Your reply should hold only the lines from the records below where "Does" occurs.

_GIVEN ENTRIES_
*-*-*

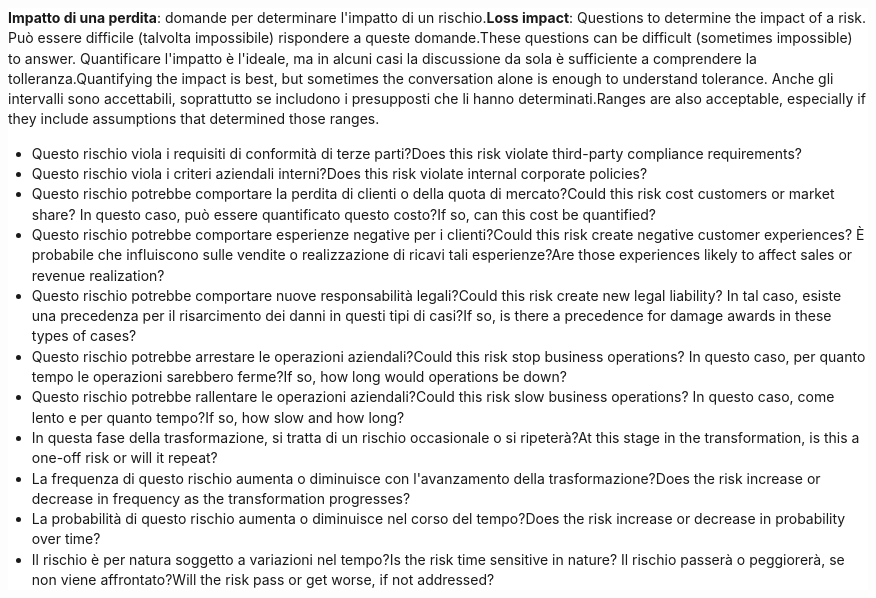 <span data-ttu-id="8ef6a-171">**Impatto di una perdita**: domande per determinare l'impatto di un rischio.</span><span class="sxs-lookup"><span data-stu-id="8ef6a-171">**Loss impact**: Questions to determine the impact of a risk.</span></span> <span data-ttu-id="8ef6a-172">Può essere difficile (talvolta impossibile) rispondere a queste domande.</span><span class="sxs-lookup"><span data-stu-id="8ef6a-172">These questions can be difficult (sometimes impossible) to answer.</span></span> <span data-ttu-id="8ef6a-173">Quantificare l'impatto è l'ideale, ma in alcuni casi la discussione da sola è sufficiente a comprendere la tolleranza.</span><span class="sxs-lookup"><span data-stu-id="8ef6a-173">Quantifying the impact is best, but sometimes the conversation alone is enough to understand tolerance.</span></span> <span data-ttu-id="8ef6a-174">Anche gli intervalli sono accettabili, soprattutto se includono i presupposti che li hanno determinati.</span><span class="sxs-lookup"><span data-stu-id="8ef6a-174">Ranges are also acceptable, especially if they include assumptions that determined those ranges.</span></span>

- <span data-ttu-id="8ef6a-175">Questo rischio viola i requisiti di conformità di terze parti?</span><span class="sxs-lookup"><span data-stu-id="8ef6a-175">Does this risk violate third-party compliance requirements?</span></span>
- <span data-ttu-id="8ef6a-176">Questo rischio viola i criteri aziendali interni?</span><span class="sxs-lookup"><span data-stu-id="8ef6a-176">Does this risk violate internal corporate policies?</span></span>
- <span data-ttu-id="8ef6a-177">Questo rischio potrebbe comportare la perdita di clienti o della quota di mercato?</span><span class="sxs-lookup"><span data-stu-id="8ef6a-177">Could this risk cost customers or market share?</span></span> <span data-ttu-id="8ef6a-178">In questo caso, può essere quantificato questo costo?</span><span class="sxs-lookup"><span data-stu-id="8ef6a-178">If so, can this cost be quantified?</span></span>
- <span data-ttu-id="8ef6a-179">Questo rischio potrebbe comportare esperienze negative per i clienti?</span><span class="sxs-lookup"><span data-stu-id="8ef6a-179">Could this risk create negative customer experiences?</span></span> <span data-ttu-id="8ef6a-180">È probabile che influiscono sulle vendite o realizzazione di ricavi tali esperienze?</span><span class="sxs-lookup"><span data-stu-id="8ef6a-180">Are those experiences likely to affect sales or revenue realization?</span></span>
- <span data-ttu-id="8ef6a-181">Questo rischio potrebbe comportare nuove responsabilità legali?</span><span class="sxs-lookup"><span data-stu-id="8ef6a-181">Could this risk create new legal liability?</span></span> <span data-ttu-id="8ef6a-182">In tal caso, esiste una precedenza per il risarcimento dei danni in questi tipi di casi?</span><span class="sxs-lookup"><span data-stu-id="8ef6a-182">If so, is there a precedence for damage awards in these types of cases?</span></span>
- <span data-ttu-id="8ef6a-183">Questo rischio potrebbe arrestare le operazioni aziendali?</span><span class="sxs-lookup"><span data-stu-id="8ef6a-183">Could this risk stop business operations?</span></span> <span data-ttu-id="8ef6a-184">In questo caso, per quanto tempo le operazioni sarebbero ferme?</span><span class="sxs-lookup"><span data-stu-id="8ef6a-184">If so, how long would operations be down?</span></span>
- <span data-ttu-id="8ef6a-185">Questo rischio potrebbe rallentare le operazioni aziendali?</span><span class="sxs-lookup"><span data-stu-id="8ef6a-185">Could this risk slow business operations?</span></span> <span data-ttu-id="8ef6a-186">In questo caso, come lento e per quanto tempo?</span><span class="sxs-lookup"><span data-stu-id="8ef6a-186">If so, how slow and how long?</span></span>
- <span data-ttu-id="8ef6a-187">In questa fase della trasformazione, si tratta di un rischio occasionale o si ripeterà?</span><span class="sxs-lookup"><span data-stu-id="8ef6a-187">At this stage in the transformation, is this a one-off risk or will it repeat?</span></span>
- <span data-ttu-id="8ef6a-188">La frequenza di questo rischio aumenta o diminuisce con l'avanzamento della trasformazione?</span><span class="sxs-lookup"><span data-stu-id="8ef6a-188">Does the risk increase or decrease in frequency as the transformation progresses?</span></span>
- <span data-ttu-id="8ef6a-189">La probabilità di questo rischio aumenta o diminuisce nel corso del tempo?</span><span class="sxs-lookup"><span data-stu-id="8ef6a-189">Does the risk increase or decrease in probability over time?</span></span>
- <span data-ttu-id="8ef6a-190">Il rischio è per natura soggetto a variazioni nel tempo?</span><span class="sxs-lookup"><span data-stu-id="8ef6a-190">Is the risk time sensitive in nature?</span></span> <span data-ttu-id="8ef6a-191">Il rischio passerà o peggiorerà, se non viene affrontato?</span><span class="sxs-lookup"><span data-stu-id="8ef6a-191">Will the risk pass or get worse, if not addressed?</span></span>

*-*-*

_ANSWER FOR THE TASK_
- <span data-ttu-id="8ef6a-175">Questo rischio viola i requisiti di conformità di terze parti?</span><span class="sxs-lookup"><span data-stu-id="8ef6a-175">Does this risk violate third-party compliance requirements?</span></span>
- <span data-ttu-id="8ef6a-176">Questo rischio viola i criteri aziendali interni?</span><span class="sxs-lookup"><span data-stu-id="8ef6a-176">Does this risk violate internal corporate policies?</span></span>
- <span data-ttu-id="8ef6a-188">La frequenza di questo rischio aumenta o diminuisce con l'avanzamento della trasformazione?</span><span class="sxs-lookup"><span data-stu-id="8ef6a-188">Does the risk increase or decrease in frequency as the transformation progresses?</span></span>
- <span data-ttu-id="8ef6a-189">La probabilità di questo rischio aumenta o diminuisce nel corso del tempo?</span><span class="sxs-lookup"><span data-stu-id="8ef6a-189">Does the risk increase or decrease in probability over time?</span></span>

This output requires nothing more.